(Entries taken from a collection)
+---+

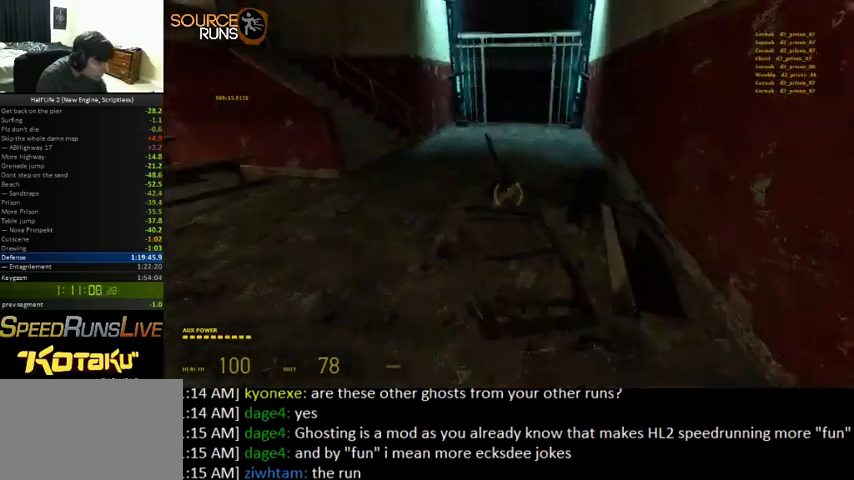
{"keys": ["ctrl"], "mouse": [], "events": [[233, "d", "down"], [333, "w", "up"], [366, "ctrl", "down"], [500, "d", "up"]]}
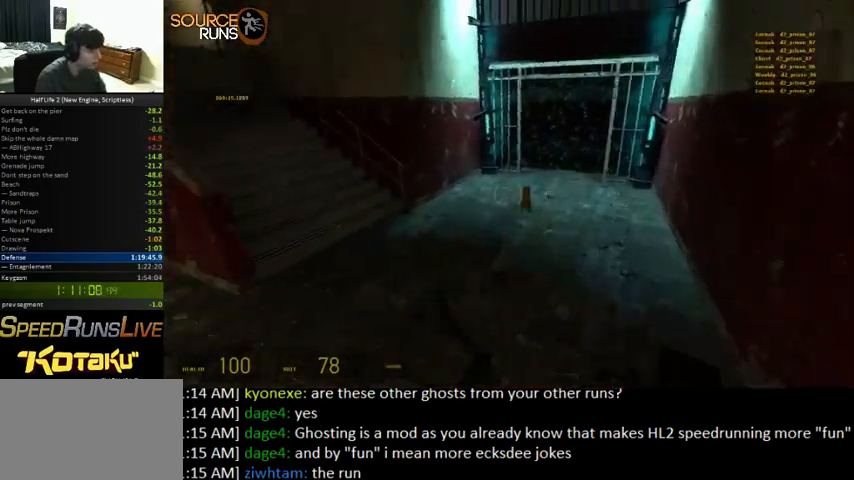
{"keys": [], "mouse": [], "events": [[133, "ctrl", "up"], [166, "a", "down"], [166, "s", "down"], [333, "a", "up"], [333, "s", "up"]]}
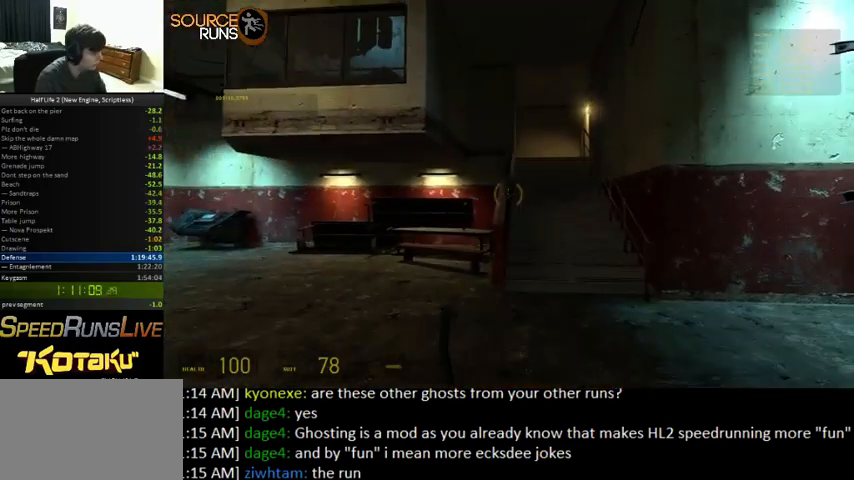
{"keys": ["ctrl", "w"], "mouse": [], "events": [[133, "ctrl", "down"], [466, "w", "down"]]}
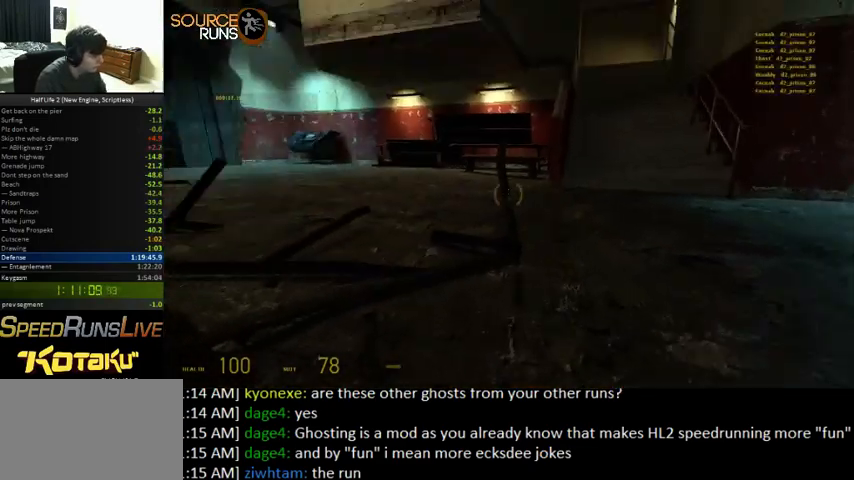
{"keys": ["a", "ctrl"], "mouse": [], "events": [[100, "w", "up"], [366, "a", "down"]]}
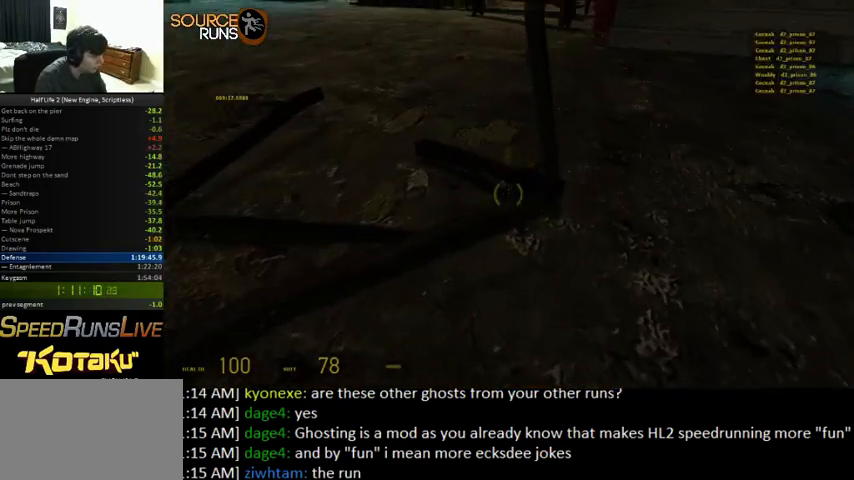
{"keys": ["ctrl"], "mouse": [], "events": [[100, "s", "down"], [166, "a", "up"], [266, "s", "up"]]}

+---+

### Required work
When you copy the entries, keep every word exactly as it stands and drop any pictures.

### Answer for the task
{"keys": ["ctrl"], "mouse": [], "events": [[233, "d", "down"], [333, "w", "up"], [366, "ctrl", "down"], [500, "d", "up"]]}
{"keys": [], "mouse": [], "events": [[133, "ctrl", "up"], [166, "a", "down"], [166, "s", "down"], [333, "a", "up"], [333, "s", "up"]]}
{"keys": ["ctrl", "w"], "mouse": [], "events": [[133, "ctrl", "down"], [466, "w", "down"]]}
{"keys": ["a", "ctrl"], "mouse": [], "events": [[100, "w", "up"], [366, "a", "down"]]}
{"keys": ["ctrl"], "mouse": [], "events": [[100, "s", "down"], [166, "a", "up"], [266, "s", "up"]]}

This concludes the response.